- by Andy
I’ve had a few conversations recently about whether it’s better to stick to one platform/ watering hole, or spread yourself across many.
I don’t consider myself a social media dude, and am literally making this up as I go along, but here’s what I replied about my experience to date:
I’ve been in an entrepreneurial forum for just over 4 years and posted over 6,00 times. It was my “one place” online for all that time.
Now I’ve started posting in other places I’ve been surprised how many forum members have recognised me in those other places and commented. (Having my real name as my forum username certainly helps with that!)
I’ve also had a lot of people PM me from those new places who’ve never come across me before but like my content.
To date I’ve not intentionally used the content to sell, but to just help people, and be a part of the community in this entrepreneurial forum.
Unintentionally, I stumbled across what many already know – that helping people with XYZ gets you known as “The XYZ Guy/Gal” and people then start referring you to other people.
And that posting un-related but helpful stuff just helps people to know you and your values better.
I also found I was repeating myself so created posts that I could link to repeatedly.
When I was in a few Facebook groups I linked out to threads in the forum because I didn’t want to repeat myself. I’ve since realised content should be native and added into each platform and tailored to the platform and new community.
I’ve recently started posting on LinkedIn, and have already started getting likes, comments, PMs, and enquiries.
If we stay on one platform then I think people on that platform would end up getting to know us better. And it would create more of a community if we owned that platform (forum, Facebook group, etc).
If I was to 10x my efforts then I could post 10x as much (or 10x the quality of the posts) in one place.
Or I could take the amount of content I create naturally and post it (selectively and more delicately than I have to date) in 10x locations.

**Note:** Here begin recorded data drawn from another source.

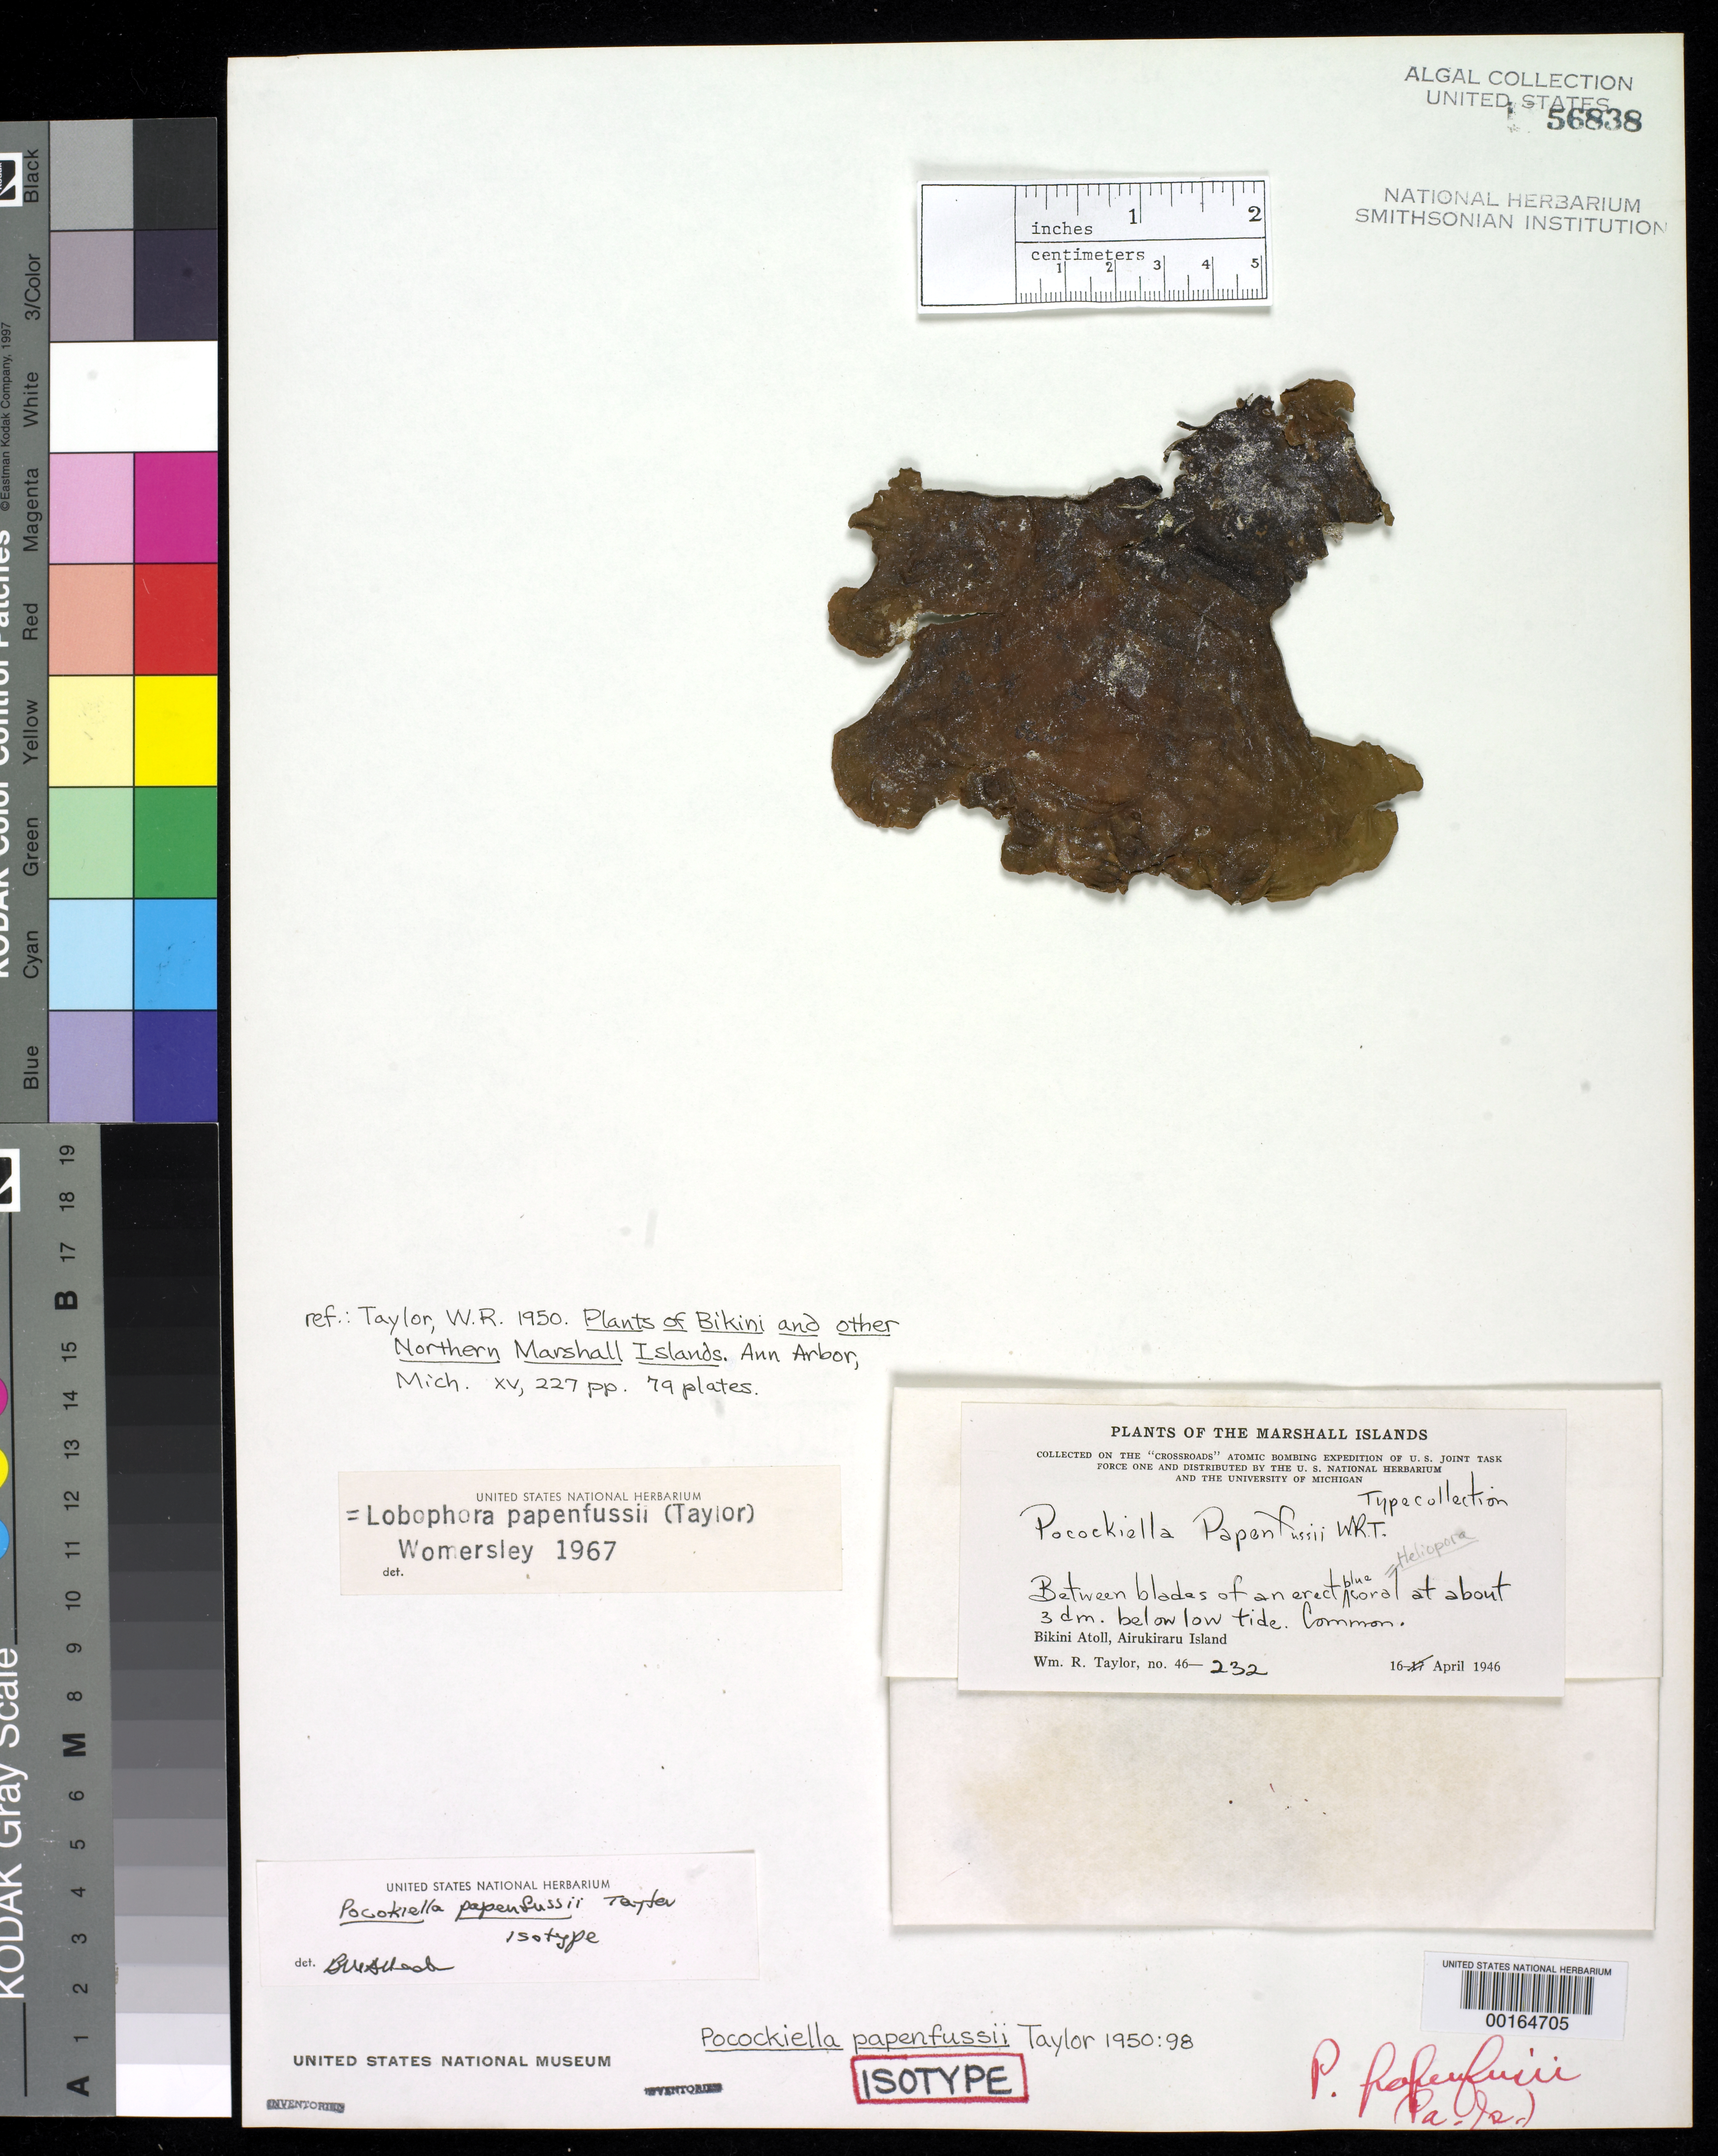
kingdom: Chromista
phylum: Ochrophyta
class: Phaeophyceae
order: Dictyotales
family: Dictyotaceae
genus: Pocockiella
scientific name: Pocockiella papenfussii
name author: W.R. Taylor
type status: Holotype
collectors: W. R. Taylor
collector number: WRT 46-232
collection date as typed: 16 Apr 1946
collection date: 1946-04-16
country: Marshall Islands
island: Bikini Atoll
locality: Airukiraru Islet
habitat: Between blades of an erect blue coral [Heliopora] at about 3 dm. below low tide. Common.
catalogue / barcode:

Reddit? Quora? Twitter? Instagram? Why not? They’re just more channels to the people that may or may not be helped by what I have to say. Each with their unique ways of working and etiquettes.
This reminds me of a podcast episode by Russell Brunson where he tells what he’s learned from Gary V – that each social network and channel online is akin to the early TV channels. There’s not that many (at the moment) and it’s worth being on all of them.
Something else he learned is that LinkedIn people stay on LinkedIn. Email people like emails. Facebook people like Facebook. Russell was trying to get everyone from each platform onto his email list, but realised many people won’t do that, and if they do, then they will not open the emails later on.
For me, I’ve produced content every single day for over 4 years. In that forum, I’ve PMd over 2,000 people who’ve followed or rep’ me. That just started with manners, and has lead to a lot of referrals and “good karma”.
Writing for me gives me clarity. It’s one of those things I can’t NOT do it seems. Putting it on steroids for me could simply mean just posting it where it can help more people.
I see it as a bit of a disservice that I don’t do that extra twist of posting wherever people happen to be – if what I post can untangle people and save them from losing money or time.
Maybe there’s an 80/20 for content as well? 20% writing it, 80% publishing/distributing it?